After almost losing his wife and family while he kept his past secret, LeMond opened up and took charge of his life. "I'm holding people accountable now. I've hired an investigator to find the guy who abused me, to get him on a [paedophile] list. Nobody is going to take advantage of me. I'm not taking shit from anybody...the last four years has been the proudest period of my life."

Speaking of his involvement with cycling, LeMond said, "There are a lot of unhealthy people that are driven to sports and they are driven by their own demons, their own past. You see it in business too... . They can't ever get enough money. They can't ever get enough glory. They can't ever fill the hole... It almost destroyed me, but I have been able to work through a lot of those difficulties."

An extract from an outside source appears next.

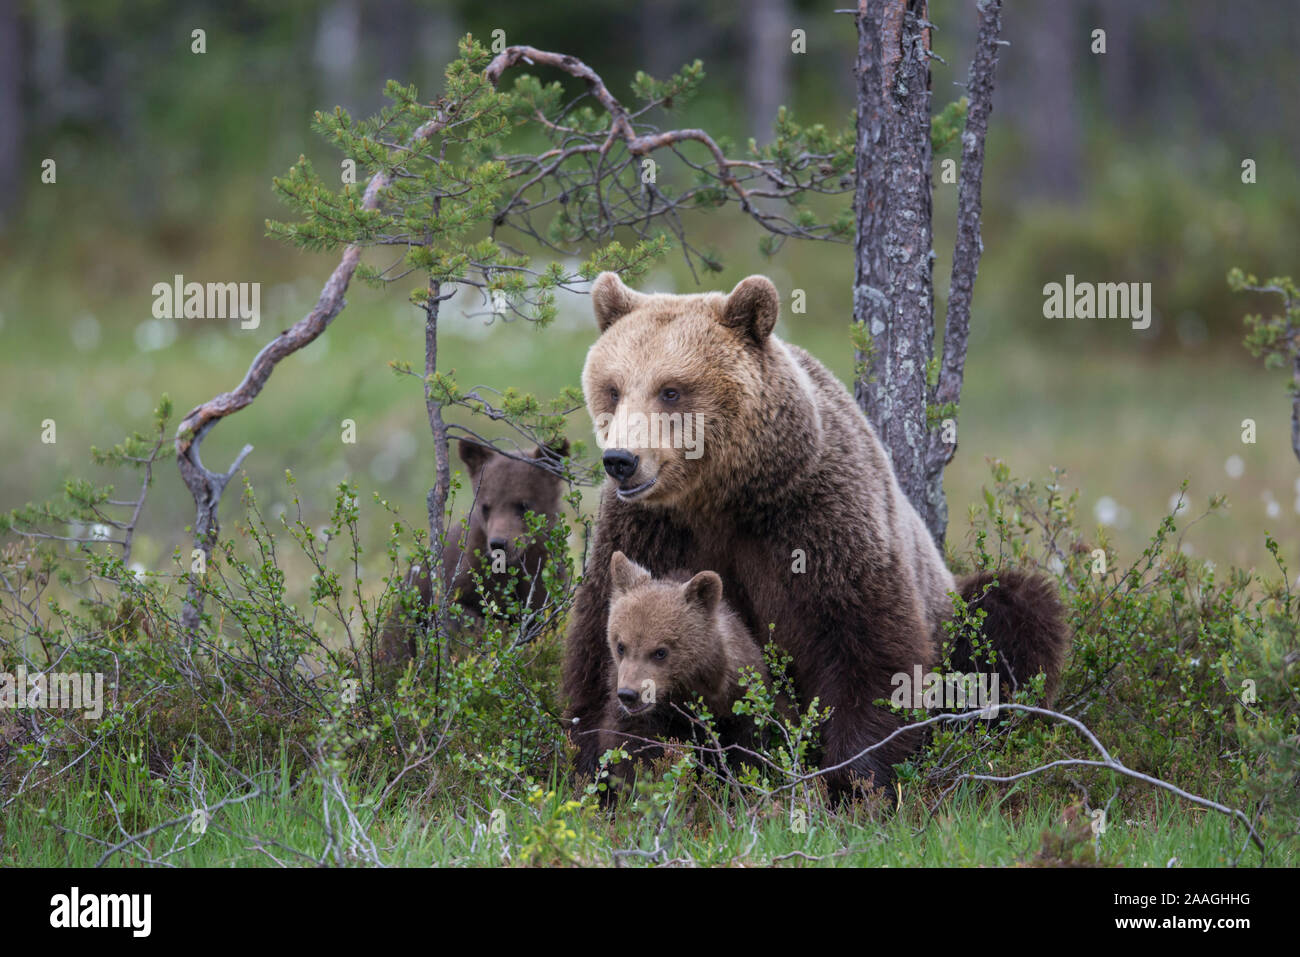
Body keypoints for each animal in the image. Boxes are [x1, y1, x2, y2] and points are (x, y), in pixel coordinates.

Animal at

"It appears extraordinary, you know . . . It appeared that everything was always perfect in my life, but it's been far from perfect. I am fortunate where I am today...that I have been able to...address the stuff that I was never able to address . . . Compared to what I've been through in the past three or four years, the Tour de France is easy."

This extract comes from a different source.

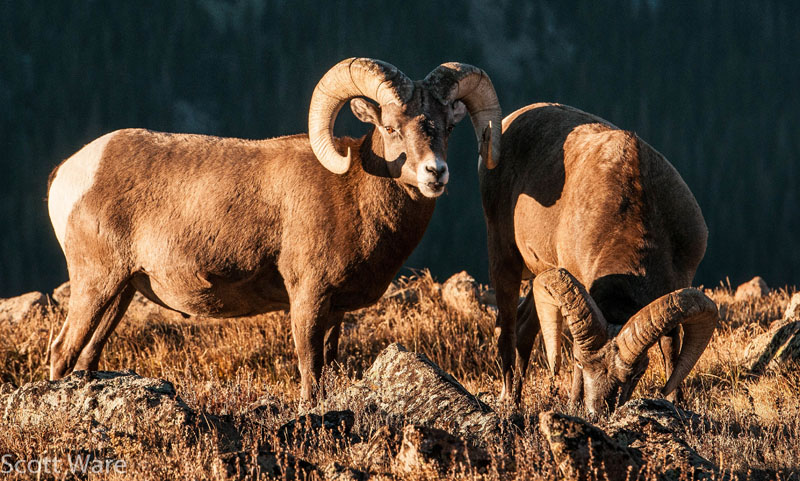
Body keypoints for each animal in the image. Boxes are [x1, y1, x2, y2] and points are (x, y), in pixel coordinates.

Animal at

Near the end of his career, there were rumors of a new drug, EPO, and LeMond found he couldn't compete any more. He explained this to The Sunday Times.

"I know there was doping in the 80s and I'm certain a lot of riders were doing stuff and that cortisone was a drug of choice, but I was always able to perform and win races against those guys. At 19 years-old I finished third in the Dauphine; at 20, I won the Tour de L'Avenir by 10 minutes and finished second in the worlds. I was fortunate I was successful right away and didn't get drawn into that. By 1993 I was just so fatigued and I don't know if it was because everybody was on EPO, I really don't, but I was checked out for every possible problem there could be health-wise.

"I went to see a sports doctor and he said, 'Greg, there is nothing wrong with you; if you want to race well ... if you're not on EPO, you don't have a chance'".

LeMond claimed he never considered doping. "I had already won three Tours – and I don't know if this is on the record – but I don't think I could have survived a positive drug test. I'm talking psychologically."